Chiude Serra, come è suo costume, con la morale, che conviene riprendere per intero: “Fa davvero pensare la velocità e la totale mancanza di controllo (e di autocontrollo) con la quale le bufale galoppano in Rete. Una goccia di veleno su un foglio di carta diventa in poche ore un torrente in piena. Quanto alla verità non fa più parte del dibattito, né su carta né su video”.

Ora, la difesa dei propri errori tramite attacco ai passanti (“è stato lui, signora guardia”) è così imbarazzante che bisognerebbe per pietà fermarsi qui e non infierire. Ma perché avere pieta?

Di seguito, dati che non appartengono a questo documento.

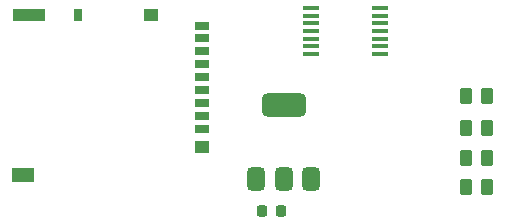
<source format=gbr>
%TF.GenerationSoftware,KiCad,Pcbnew,8.0.5*%
%TF.CreationDate,2024-10-04T20:46:01-04:00*%
%TF.ProjectId,memory card,6d656d6f-7279-4206-9361-72642e6b6963,V2*%
%TF.SameCoordinates,Original*%
%TF.FileFunction,Paste,Top*%
%TF.FilePolarity,Positive*%
%FSLAX46Y46*%
G04 Gerber Fmt 4.6, Leading zero omitted, Abs format (unit mm)*
G04 Created by KiCad (PCBNEW 8.0.5) date 2024-10-04 20:46:01*
%MOMM*%
%LPD*%
G01*
G04 APERTURE LIST*
G04 Aperture macros list*
%AMRoundRect*
0 Rectangle with rounded corners*
0 $1 Rounding radius*
0 $2 $3 $4 $5 $6 $7 $8 $9 X,Y pos of 4 corners*
0 Add a 4 corners polygon primitive as box body*
4,1,4,$2,$3,$4,$5,$6,$7,$8,$9,$2,$3,0*
0 Add four circle primitives for the rounded corners*
1,1,$1+$1,$2,$3*
1,1,$1+$1,$4,$5*
1,1,$1+$1,$6,$7*
1,1,$1+$1,$8,$9*
0 Add four rect primitives between the rounded corners*
20,1,$1+$1,$2,$3,$4,$5,0*
20,1,$1+$1,$4,$5,$6,$7,0*
20,1,$1+$1,$6,$7,$8,$9,0*
20,1,$1+$1,$8,$9,$2,$3,0*%
G04 Aperture macros list end*
%ADD10R,1.900000X1.300000*%
%ADD11R,2.800000X1.000000*%
%ADD12R,0.800000X1.000000*%
%ADD13R,1.200000X1.000000*%
%ADD14R,1.200000X0.700000*%
%ADD15R,1.475000X0.450000*%
%ADD16RoundRect,0.250000X0.262500X0.450000X-0.262500X0.450000X-0.262500X-0.450000X0.262500X-0.450000X0*%
%ADD17RoundRect,0.225000X0.225000X0.250000X-0.225000X0.250000X-0.225000X-0.250000X0.225000X-0.250000X0*%
%ADD18RoundRect,0.250000X-0.262500X-0.450000X0.262500X-0.450000X0.262500X0.450000X-0.262500X0.450000X0*%
%ADD19RoundRect,0.375000X0.375000X-0.625000X0.375000X0.625000X-0.375000X0.625000X-0.375000X-0.625000X0*%
%ADD20RoundRect,0.500000X1.400000X-0.500000X1.400000X0.500000X-1.400000X0.500000X-1.400000X-0.500000X0*%
G04 APERTURE END LIST*
D10*
%TO.C,J2*%
X136453189Y-109660000D03*
D11*
X136903189Y-96160000D03*
D12*
X141053189Y-96160000D03*
D13*
X147253189Y-96160000D03*
X151553189Y-107310000D03*
D14*
X151553189Y-97110000D03*
X151553189Y-98060000D03*
X151553189Y-99160000D03*
X151553189Y-100260000D03*
X151553189Y-101360000D03*
X151553189Y-102460000D03*
X151553189Y-103560000D03*
X151553189Y-104660000D03*
X151553189Y-105760000D03*
%TD*%
D15*
%TO.C,IC2*%
X160812000Y-95550000D03*
X160812000Y-96200000D03*
X160812000Y-96850000D03*
X160812000Y-97500000D03*
X160812000Y-98150000D03*
X160812000Y-98800000D03*
X160812000Y-99450000D03*
X166688000Y-99450000D03*
X166688000Y-98800000D03*
X166688000Y-98150000D03*
X166688000Y-97500000D03*
X166688000Y-96850000D03*
X166688000Y-96200000D03*
X166688000Y-95550000D03*
%TD*%
D16*
%TO.C,R3*%
X175750000Y-105750000D03*
X173925000Y-105750000D03*
%TD*%
D17*
%TO.C,C1*%
X158250000Y-112750000D03*
X156700000Y-112750000D03*
%TD*%
D16*
%TO.C,R4*%
X175750000Y-108250000D03*
X173925000Y-108250000D03*
%TD*%
D18*
%TO.C,R1*%
X173925000Y-103000000D03*
X175750000Y-103000000D03*
%TD*%
%TO.C,R2*%
X173925000Y-110750000D03*
X175750000Y-110750000D03*
%TD*%
D19*
%TO.C,U1*%
X156200000Y-110050000D03*
X158500000Y-110050000D03*
D20*
X158500000Y-103750000D03*
D19*
X160800000Y-110050000D03*
%TD*%
M02*

</source>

Dunque abbiamo: un giornalista che diffonde bufale su un quotidiano, il suo direttore che non controlla, un altro giornalista che le riprende su un settimanale (in buona fede, ci mancherebbe) e un altro direttore che parimenti non controlla. Oh, succede. Ma la questione che fa riflettere Serra è la mancanza di controllo e autocontrollo “dei lettori”, che non solo hanno letto la notizia ma ne hanno parlato tra loro, così diffondendola. Me’ cojoni.
Evidentemente secondo Serra i lettori del Giornale e delle sue proprie rubriche sono talmente pochi che la diffusione delle notizie in rete diventa responsabile anche dei guai propri della loro confezione e pubblicazione precedente. Era solo una goccia d’inchiosto, via, che colpe possiamo darle? Vuoi mettere col torrente in piena? Poi i giornali li leggiamo noi, persone colte e responsabili, mica la massa di scimuniti che va nei centri commerciali e si rimbambisce con feisbuc.

2 commenti a “GOCCE DI VELENO”

  1. lock one dice:

    qui a sinistra abbiamo rinunciato a tanti, abbiamo detto addio a persone migliori. adesso tocca girare le spalle a serra, io me ne faccio una ragione.

  2. Roberto Marsicano dice:

    Gli intellettuali di sx e gli orecchianti di dx hanno paura di internet e del social networking perchè:

    1) sottrae pubblico ai mezzi di indottrinamento di massa (TV e giornali);

    2) fa sparire la platea che serve all’esibizionismo patologico dei maitre a penser;

    3) permette alla gente comune di relazionarsi con altra gente comune senza la guida dei guru che il popolo della rete ha mandato serenamente a farsi fottere!